_PAGE EXCERPT_
>>>>
So what we are trying to clarify is: 
1. Does one source of information supercede the other, or do they compliment each other. 
2. If a lower grade fuel is used (either by choice or by necessity) is the ramification strictly performance based, or is there a risk of damage (engine, catalytic converter, etc.)
My interpretation is that the manual instructs the owner to refer to the fuel door sticker for information on the "recommended" octane rating for their engine. The manual then goes on to identify specific criteria for other fuels that are "acceptable" for use.
Before any definitve statement is made in response to Dave's original inquiry, we are just trying to determine for certain if the owners manual has the correct information, or if the 91 designation on the fuel door sticker means "use this fuel only, or risk damage to your car".
Kevin











_Modified by just4fun at 9:21 AM 3-24-2007_


----------



## PanEuropean (Nov 3, 2001)

*Re: IS it safe to use 89 Octane instead of 93 at my local US gas station?? (just4fun)*


_Quote, originally posted by *just4fun* »_we are just trying to determine for certain if the owners manual has the correct information, or if the 91 designation on the fuel door sticker means "use this fuel only, or risk damage to your car".

Though it might sound like I am contradicting what I wrote above, I doubt if any damage would arise as a result of using fuel with a lower anti-knock index that what is specified on the gas flap sticker, as long as the anti-knock index is above 87 on the North American scale. This is because the engine controller has the ability to adjust the engine timing, etc. to cope with fuels as low as 87, in response to messages that it gets from the knock sensors mounted on the engine block.
I do know that if you put less than 87 octane (North American scale) in a Volkswagen, the car gets really sick, and really pissed off at you. I recall driving through the Czech Republic a few years ago in my Swiss Golf (a MY 2000 car with a 1.6 engine in it), and filling up with the cheapest grade of fuel sold at a fairly large gas station. I don't recall exactly what the octane rating was, but I do recall it was way, way lower than anything I had ever seen before in Europe, and way lower than what the sticker on the gas cap specified. Anyway, about 5 miles down the road, the CEL (Check Engine Light) came on, the car started to cough and sputter, maximum speed fell to about 70 MPH, and I thought the car was going to die. I spent the rest of the afternoon - the rest of the trip to Dresden - stopping every 30 miles and filling up with the most expensive fuel I could buy (Super Plus) in an attempt to dilute the low-octane fuel I had put in.
<<<<
_DIRECTIONS FOR THIS TASK_
Translate this sentence from the fuel octane thread into Spanish: "This is because the engine controller has the ability to adjust the engine timing, etc. to cope with fuels as low as 87, in response to messages that it gets from the knock sensors mounted on the engine block." The records have no connection to the fuel octane thread.

_SUPPLIED RECORDS_
>>>>
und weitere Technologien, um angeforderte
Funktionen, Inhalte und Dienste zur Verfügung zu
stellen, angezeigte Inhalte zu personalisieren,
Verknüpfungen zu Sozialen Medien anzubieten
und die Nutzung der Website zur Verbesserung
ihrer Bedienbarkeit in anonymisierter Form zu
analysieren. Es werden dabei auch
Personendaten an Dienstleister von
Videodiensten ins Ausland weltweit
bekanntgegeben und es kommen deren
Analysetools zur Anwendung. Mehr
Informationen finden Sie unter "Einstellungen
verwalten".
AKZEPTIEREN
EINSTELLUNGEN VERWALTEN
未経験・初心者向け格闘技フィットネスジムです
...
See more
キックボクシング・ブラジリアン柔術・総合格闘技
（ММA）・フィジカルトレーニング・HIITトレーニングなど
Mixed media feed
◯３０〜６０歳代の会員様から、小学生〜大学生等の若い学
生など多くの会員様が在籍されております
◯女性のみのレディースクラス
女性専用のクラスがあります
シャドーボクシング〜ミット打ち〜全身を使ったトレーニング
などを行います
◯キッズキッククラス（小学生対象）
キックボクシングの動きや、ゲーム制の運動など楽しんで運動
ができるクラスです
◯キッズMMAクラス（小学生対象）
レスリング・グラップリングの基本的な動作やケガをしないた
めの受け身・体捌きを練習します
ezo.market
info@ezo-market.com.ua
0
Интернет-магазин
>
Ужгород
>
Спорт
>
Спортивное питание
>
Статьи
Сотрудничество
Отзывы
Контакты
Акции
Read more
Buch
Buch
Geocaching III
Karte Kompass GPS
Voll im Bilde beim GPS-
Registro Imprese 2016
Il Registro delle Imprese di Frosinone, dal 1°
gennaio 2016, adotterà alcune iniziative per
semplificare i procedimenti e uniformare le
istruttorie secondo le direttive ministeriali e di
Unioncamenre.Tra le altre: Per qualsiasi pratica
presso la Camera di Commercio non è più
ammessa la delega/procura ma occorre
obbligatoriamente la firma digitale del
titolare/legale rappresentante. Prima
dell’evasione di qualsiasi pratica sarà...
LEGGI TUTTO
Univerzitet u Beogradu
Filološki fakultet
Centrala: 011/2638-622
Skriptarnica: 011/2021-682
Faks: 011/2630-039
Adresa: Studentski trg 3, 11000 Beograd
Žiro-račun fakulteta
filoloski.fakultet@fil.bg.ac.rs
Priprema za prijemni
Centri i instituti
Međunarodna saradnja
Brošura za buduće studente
<<<<
_ANSWER SPACE_
Esto se debe a que el controlador del motor tiene la capacidad de ajustar la sincronización del motor, etc., para hacer frente a combustibles de apenas 87, en respuesta a los mensajes que recibe de los sensores de detonación montados en el bloque del motor.